Another deputy, Austin McKinniss, was a passenger in the patrol car driven by Walker and was recently dismissed from the suit by the plaintiffs.

O'Quinn said the wreck happened about 6 p.m. as Cater and two friends who worked with her at the dental office had just left work. They were waiting to get in her car to leave but were blocked by deputies who were trying to arrest Jones in the nearby Walgreens parking lot.

O'Quinn said Foster and Robertson, plainclothes narcotics officers, had noticed Jones standing in front of them at a Walgreens checkout counter, smelling like marijuana, and then watched him outside the pharmacy as another man got into and out of the Tahoe, leading the officers to suspect the other man was buying drugs.

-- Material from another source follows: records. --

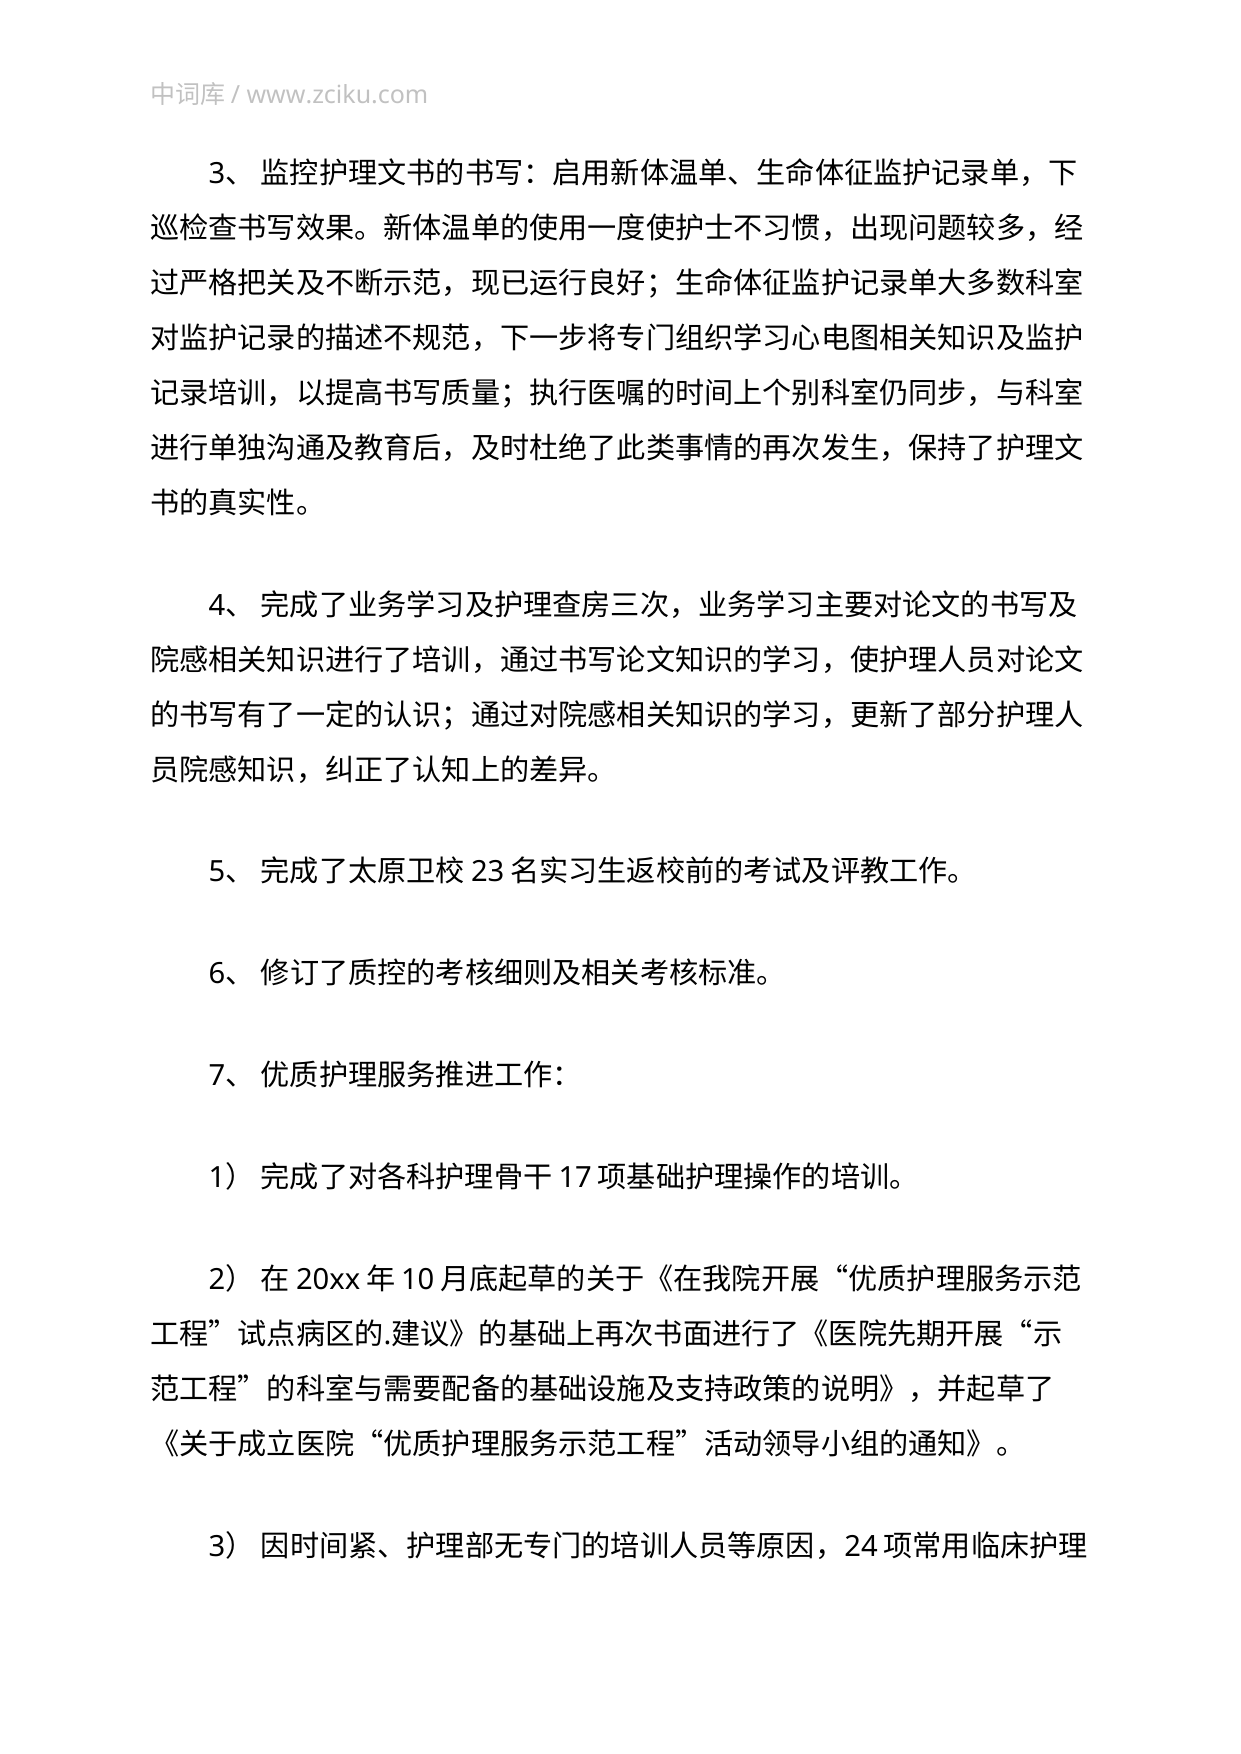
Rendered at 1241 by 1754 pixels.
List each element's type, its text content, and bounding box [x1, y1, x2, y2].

text 3、 监控护理文书的书写：启用新体温单、生命体征监护记录单，下巡检查书写效果。新体温单的使用一度使护士不习惯，出现问题较多，经过严格把关及不断示范，现已运行良好；生命体征监护记录单大多数科室对监护记录的描述不规范，下一步将专门组织学习心电图相关知识及监护记录培训，以提高书写质量；执行医嘱的时间上个别科室仍同步，与科室进行单独沟通及教育后，及时杜绝了此类事情的再次发生，保持了护理文书的真实性。 [150, 150, 1090, 522]
text 7、 优质护理服务推进工作： [150, 1052, 1090, 1094]
text 1） 完成了对各科护理骨干17项基础护理操作的培训。 [150, 1154, 1090, 1196]
text 4、 完成了业务学习及护理查房三次，业务学习主要对论文的书写及院感相关知识进行了培训，通过书写论文知识的学习，使护理人员对论文的书写有了一定的认识；通过对院感相关知识的学习，更新了部分护理人员院感知识，纠正了认知上的差异。 [150, 581, 1090, 788]
text 6、 修订了质控的考核细则及相关考核标准。 [150, 950, 1090, 992]
text 5、 完成了太原卫校23名实习生返校前的考试及评教工作。 [150, 848, 1090, 890]
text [150, 1522, 1090, 1565]
text 2） 在20xx年10月底起草的关于《在我院开展“优质护理服务示范工程”试点病区的.建议》的基础上再次书面进行了《医院先期开展“示范工程”的科室与需要配备的基础设施及支持政策的说明》，并起草了《关于成立医院“优质护理服务示范工程”活动领导小组的通知》。 [150, 1256, 1090, 1463]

The narcotics officers alerted other deputies, who arrived in the parking lot in a marked patrol unit and turned on the car's blue lights, prompting Jones to flee in the Tahoe, which had been parked at Walgreens, O'Quinn said. He said the Tahoe sped out of the Walgreens lot, heading the wrong direction according to pavement markers, and into the adjacent University Shopping Center lot. O'Quinn said Cater was standing on a narrow raised median, next to her car, as the Tahoe, followed by the patrol car, began moving quickly toward her.

"She panicked and didn't know which way to go -- and stepped the wrong way and got run over," he said.

Cater was thrown into the air and dragged nearly 75 feet before the Tahoe ran over her, according to the lawsuit. She was hospitalized with spinal and lung injuries and died early the next morning.

The sheriff's office said the situation didn't amount to a pursuit, but O'Quinn said he thought the deputies acted recklessly in a parking lot where there were several bystanders, including Cater and her friends. He said deputies had Jones' license plate number and knew his identity, and they should have balanced the danger to the public with the gravity of the suspected crime.

"Heather was a beautiful person," he said. "She was a very positive person, and very smart. She had only been married about six months, and they were going to have a baby."

He said she had gone to school to be a dental assistant, which is the job she was working at in the shopping center, and "she had aspirations of being a dental hygienist at UAMS -- and had the grades to back it up."

The lawsuit also alleged that the design of the parking lots was unsafe and contributed to the crash.